**Dataset extract**
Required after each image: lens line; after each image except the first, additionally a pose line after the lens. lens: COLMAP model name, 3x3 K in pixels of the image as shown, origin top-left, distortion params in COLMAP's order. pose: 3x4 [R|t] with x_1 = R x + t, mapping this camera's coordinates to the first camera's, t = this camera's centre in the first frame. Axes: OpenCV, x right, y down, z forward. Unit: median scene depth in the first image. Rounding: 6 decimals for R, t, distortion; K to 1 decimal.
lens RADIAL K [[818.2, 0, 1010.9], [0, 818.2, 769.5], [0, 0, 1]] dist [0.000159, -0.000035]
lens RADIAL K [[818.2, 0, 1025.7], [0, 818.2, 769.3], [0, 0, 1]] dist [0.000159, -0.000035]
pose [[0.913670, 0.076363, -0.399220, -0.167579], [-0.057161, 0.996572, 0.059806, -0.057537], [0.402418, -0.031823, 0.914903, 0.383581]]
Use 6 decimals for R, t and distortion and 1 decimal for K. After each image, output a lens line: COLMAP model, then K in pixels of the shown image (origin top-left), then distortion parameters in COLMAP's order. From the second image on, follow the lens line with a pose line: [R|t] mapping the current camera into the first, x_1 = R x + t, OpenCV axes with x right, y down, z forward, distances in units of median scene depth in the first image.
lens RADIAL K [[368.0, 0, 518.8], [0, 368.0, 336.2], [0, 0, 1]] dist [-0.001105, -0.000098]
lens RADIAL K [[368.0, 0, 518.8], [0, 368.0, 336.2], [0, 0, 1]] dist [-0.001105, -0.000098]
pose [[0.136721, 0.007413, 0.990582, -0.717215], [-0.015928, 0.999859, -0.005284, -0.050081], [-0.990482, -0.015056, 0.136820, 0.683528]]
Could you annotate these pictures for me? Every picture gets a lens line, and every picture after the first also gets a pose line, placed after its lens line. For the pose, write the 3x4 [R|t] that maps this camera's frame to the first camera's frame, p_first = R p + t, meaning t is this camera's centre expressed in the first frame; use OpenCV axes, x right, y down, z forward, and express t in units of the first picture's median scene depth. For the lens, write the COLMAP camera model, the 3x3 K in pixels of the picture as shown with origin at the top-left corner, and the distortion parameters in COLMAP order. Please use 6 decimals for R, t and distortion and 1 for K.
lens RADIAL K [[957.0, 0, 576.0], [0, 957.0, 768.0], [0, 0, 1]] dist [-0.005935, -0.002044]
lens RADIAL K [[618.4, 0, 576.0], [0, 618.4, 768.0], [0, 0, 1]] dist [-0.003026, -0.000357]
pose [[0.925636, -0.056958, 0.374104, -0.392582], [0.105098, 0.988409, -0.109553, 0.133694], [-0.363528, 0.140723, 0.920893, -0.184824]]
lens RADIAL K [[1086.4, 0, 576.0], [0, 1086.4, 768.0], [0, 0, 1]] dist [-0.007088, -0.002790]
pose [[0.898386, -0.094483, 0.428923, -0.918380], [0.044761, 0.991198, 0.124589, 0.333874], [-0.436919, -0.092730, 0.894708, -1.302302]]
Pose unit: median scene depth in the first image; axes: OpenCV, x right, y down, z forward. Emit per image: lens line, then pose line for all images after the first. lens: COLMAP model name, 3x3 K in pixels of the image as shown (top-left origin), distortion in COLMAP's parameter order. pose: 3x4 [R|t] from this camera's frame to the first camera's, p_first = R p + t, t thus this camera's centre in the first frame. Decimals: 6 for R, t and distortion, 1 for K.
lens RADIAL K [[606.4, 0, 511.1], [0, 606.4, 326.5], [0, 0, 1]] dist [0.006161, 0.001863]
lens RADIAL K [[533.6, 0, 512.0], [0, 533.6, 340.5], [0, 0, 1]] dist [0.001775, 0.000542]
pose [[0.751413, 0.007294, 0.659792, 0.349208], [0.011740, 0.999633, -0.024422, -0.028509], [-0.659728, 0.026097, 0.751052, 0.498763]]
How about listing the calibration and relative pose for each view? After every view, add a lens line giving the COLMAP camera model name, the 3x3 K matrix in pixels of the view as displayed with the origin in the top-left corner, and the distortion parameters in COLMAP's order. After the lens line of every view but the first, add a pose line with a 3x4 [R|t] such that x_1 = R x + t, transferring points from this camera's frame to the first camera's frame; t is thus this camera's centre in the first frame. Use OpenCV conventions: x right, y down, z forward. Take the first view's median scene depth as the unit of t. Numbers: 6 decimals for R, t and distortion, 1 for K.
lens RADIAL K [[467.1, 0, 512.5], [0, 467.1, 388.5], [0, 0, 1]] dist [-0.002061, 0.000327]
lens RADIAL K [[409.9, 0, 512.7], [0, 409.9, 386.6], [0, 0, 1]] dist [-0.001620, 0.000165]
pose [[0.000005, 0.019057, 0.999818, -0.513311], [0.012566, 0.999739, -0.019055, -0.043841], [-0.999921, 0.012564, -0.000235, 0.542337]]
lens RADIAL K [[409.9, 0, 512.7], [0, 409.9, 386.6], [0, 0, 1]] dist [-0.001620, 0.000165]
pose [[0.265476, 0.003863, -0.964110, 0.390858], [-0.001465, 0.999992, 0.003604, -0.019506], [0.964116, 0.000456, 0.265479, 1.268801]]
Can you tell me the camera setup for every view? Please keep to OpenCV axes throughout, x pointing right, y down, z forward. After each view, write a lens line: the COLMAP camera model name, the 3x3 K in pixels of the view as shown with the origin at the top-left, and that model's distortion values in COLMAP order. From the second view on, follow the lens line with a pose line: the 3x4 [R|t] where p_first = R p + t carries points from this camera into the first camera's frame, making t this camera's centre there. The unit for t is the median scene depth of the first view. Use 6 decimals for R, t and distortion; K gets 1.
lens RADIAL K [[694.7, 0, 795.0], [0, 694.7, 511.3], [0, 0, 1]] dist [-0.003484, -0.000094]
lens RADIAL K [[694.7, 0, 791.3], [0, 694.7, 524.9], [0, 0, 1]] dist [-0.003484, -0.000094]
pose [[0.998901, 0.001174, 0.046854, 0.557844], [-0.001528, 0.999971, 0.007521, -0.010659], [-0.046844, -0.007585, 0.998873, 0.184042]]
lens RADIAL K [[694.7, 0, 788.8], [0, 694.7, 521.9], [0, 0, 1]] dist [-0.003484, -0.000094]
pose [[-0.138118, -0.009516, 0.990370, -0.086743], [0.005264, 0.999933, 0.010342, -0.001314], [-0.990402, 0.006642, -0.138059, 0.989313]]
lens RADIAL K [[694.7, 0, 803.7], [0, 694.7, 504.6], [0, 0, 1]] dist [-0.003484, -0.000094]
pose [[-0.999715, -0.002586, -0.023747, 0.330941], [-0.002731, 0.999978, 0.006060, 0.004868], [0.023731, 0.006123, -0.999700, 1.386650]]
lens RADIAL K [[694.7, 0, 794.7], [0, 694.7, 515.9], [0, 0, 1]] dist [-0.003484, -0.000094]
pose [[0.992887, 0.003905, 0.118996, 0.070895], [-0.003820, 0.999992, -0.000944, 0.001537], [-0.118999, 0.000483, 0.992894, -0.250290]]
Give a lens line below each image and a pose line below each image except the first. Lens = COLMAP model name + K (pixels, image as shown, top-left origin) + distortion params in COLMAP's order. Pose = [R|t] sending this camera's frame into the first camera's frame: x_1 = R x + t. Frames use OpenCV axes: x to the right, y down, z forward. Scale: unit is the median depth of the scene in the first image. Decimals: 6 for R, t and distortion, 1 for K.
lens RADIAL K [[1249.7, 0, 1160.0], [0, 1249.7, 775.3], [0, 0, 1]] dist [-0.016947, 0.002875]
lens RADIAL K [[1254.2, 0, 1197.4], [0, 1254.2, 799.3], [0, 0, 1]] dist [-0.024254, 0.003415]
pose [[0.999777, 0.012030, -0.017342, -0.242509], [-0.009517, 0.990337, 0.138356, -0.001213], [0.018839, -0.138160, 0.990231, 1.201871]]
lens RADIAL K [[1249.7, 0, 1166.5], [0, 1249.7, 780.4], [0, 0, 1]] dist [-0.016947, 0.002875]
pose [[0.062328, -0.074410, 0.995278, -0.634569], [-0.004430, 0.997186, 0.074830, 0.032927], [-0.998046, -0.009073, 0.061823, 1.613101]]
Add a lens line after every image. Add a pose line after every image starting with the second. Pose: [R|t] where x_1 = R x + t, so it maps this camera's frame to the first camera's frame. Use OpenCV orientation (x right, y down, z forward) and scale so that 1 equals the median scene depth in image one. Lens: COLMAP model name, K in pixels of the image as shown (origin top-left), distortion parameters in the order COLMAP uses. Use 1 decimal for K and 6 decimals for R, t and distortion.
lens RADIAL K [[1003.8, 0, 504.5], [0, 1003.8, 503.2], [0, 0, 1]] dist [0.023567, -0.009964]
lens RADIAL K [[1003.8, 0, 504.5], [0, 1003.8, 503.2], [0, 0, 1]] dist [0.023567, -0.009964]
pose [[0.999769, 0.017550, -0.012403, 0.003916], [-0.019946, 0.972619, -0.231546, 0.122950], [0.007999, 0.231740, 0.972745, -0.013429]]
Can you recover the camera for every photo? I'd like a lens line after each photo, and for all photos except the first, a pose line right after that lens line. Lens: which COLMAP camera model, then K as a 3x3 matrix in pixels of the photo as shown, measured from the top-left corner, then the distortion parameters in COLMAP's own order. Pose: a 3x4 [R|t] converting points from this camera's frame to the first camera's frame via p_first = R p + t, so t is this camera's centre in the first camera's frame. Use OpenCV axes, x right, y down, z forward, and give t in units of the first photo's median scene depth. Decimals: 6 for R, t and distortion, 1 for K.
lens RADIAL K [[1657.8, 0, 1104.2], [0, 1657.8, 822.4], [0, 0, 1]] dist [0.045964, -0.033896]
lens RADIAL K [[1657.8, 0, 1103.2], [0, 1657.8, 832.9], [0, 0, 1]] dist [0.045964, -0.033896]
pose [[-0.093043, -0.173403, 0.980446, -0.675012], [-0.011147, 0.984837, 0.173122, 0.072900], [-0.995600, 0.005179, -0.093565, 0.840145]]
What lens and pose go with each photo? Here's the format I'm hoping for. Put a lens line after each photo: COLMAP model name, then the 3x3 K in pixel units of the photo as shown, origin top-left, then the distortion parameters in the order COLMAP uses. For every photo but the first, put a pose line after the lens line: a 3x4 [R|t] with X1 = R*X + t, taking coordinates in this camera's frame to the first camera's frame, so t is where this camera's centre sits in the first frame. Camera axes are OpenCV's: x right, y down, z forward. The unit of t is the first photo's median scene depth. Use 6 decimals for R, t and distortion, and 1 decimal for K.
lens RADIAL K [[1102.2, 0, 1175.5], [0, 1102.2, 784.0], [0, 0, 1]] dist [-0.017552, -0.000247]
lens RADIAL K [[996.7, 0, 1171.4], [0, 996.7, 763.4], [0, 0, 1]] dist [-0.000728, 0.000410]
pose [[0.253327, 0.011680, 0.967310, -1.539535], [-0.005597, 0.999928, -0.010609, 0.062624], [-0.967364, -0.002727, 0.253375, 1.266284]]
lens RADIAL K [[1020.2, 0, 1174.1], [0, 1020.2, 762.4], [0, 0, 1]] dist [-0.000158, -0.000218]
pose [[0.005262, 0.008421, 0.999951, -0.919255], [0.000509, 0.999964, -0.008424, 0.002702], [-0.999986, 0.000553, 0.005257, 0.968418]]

**Requirement**
The answer should be nothing more than the lines from the one with "What lens and" through the end of the entries, restated word for word.

**Output**
What lens and pose go with each photo? Here's the format I'm hoping for. Put a lens line after each photo: COLMAP model name, then the 3x3 K in pixel units of the photo as shown, origin top-left, then the distortion parameters in the order COLMAP uses. For every photo but the first, put a pose line after the lens line: a 3x4 [R|t] with X1 = R*X + t, taking coordinates in this camera's frame to the first camera's frame, so t is where this camera's centre sits in the first frame. Camera axes are OpenCV's: x right, y down, z forward. The unit of t is the first photo's median scene depth. Use 6 decimals for R, t and distortion, and 1 decimal for K.
lens RADIAL K [[1102.2, 0, 1175.5], [0, 1102.2, 784.0], [0, 0, 1]] dist [-0.017552, -0.000247]
lens RADIAL K [[996.7, 0, 1171.4], [0, 996.7, 763.4], [0, 0, 1]] dist [-0.000728, 0.000410]
pose [[0.253327, 0.011680, 0.967310, -1.539535], [-0.005597, 0.999928, -0.010609, 0.062624], [-0.967364, -0.002727, 0.253375, 1.266284]]
lens RADIAL K [[1020.2, 0, 1174.1], [0, 1020.2, 762.4], [0, 0, 1]] dist [-0.000158, -0.000218]
pose [[0.005262, 0.008421, 0.999951, -0.919255], [0.000509, 0.999964, -0.008424, 0.002702], [-0.999986, 0.000553, 0.005257, 0.968418]]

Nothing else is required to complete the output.